Vijayanagara rulers and their people may be judged in terms of the actions and thought of their predecessors both in and outside Karnataka. It is with this object that the following method has been adopted in the work. Classical and mediaeval Hindu theories relating to government and society have been first given followed by Vijayanagara conceptions of the same. Further, the origin of the political and social institutions of the Vijayanagara princes and people has been traced to their Hoysala and Tamil antecedents, in order to bring out more clearly the historical sequence that may be said to govern the actions of the mediaeval Hindu monarchs. An attempt has been made for the first time to bring before the reader classical and mediaeval Hindu theory in harmony with Vijayanagara maxims and practice. [Emphasis added]
The two majestic volumes are the living proofs of the success and fulfilment of this vision of writing Vijayanagara history. But let’s hear the intrinsic value of epigraphic sources for reconstructing Vijayanagara history from the horse’s mouth:
Evidence from all available sources has been utilized. And no source of information has been found so fruitful as the numerous epigraphical records which contain, especially in regard to government and social matters, innumerable details which throws flood light on the internal organization of Vijayanagara. [Emphasis added]

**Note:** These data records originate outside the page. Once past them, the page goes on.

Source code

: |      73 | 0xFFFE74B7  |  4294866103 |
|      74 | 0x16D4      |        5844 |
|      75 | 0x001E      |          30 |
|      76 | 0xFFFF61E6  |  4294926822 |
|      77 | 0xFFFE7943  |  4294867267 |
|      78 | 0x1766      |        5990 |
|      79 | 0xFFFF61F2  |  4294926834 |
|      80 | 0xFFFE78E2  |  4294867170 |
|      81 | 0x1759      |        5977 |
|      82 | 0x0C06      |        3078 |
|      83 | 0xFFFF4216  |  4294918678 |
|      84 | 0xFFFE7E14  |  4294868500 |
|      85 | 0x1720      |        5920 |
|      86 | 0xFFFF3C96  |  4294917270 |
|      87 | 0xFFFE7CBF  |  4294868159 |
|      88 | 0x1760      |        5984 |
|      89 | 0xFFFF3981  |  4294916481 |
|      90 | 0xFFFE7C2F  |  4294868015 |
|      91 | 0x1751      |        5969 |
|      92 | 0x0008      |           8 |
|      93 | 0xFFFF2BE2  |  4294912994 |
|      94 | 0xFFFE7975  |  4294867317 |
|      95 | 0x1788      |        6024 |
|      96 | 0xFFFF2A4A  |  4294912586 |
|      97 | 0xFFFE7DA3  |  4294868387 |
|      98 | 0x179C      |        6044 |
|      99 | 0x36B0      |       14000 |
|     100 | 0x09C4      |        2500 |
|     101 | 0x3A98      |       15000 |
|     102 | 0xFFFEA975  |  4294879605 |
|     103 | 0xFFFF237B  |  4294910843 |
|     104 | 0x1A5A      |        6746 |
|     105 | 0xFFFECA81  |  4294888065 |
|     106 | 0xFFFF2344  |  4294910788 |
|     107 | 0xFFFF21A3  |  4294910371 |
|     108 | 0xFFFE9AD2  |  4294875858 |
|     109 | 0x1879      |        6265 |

In a direct challenge to the prevailing European notions of Indian history, Saletore gives us this gem:
History is not preordained. Event Y will not automatically or naturally follow from event X. More often than not, great events of history occur through freak accidents of insignificance and end up having far reaching consequences.
Thus, Saletore correctly holds that the "study of the manner in which Hindus of those times led their lives" has a direct bearing on our understanding of how Hindus successfully warded off Islamic invasions in south India. Writing the history of Vijayanagara sans this perspective and understanding is fruitless at best and dangerous at worst, which has been the case today. And unlike the well-meaning but apologetic historians of today, Saletore was a fearless exponent of historical truths.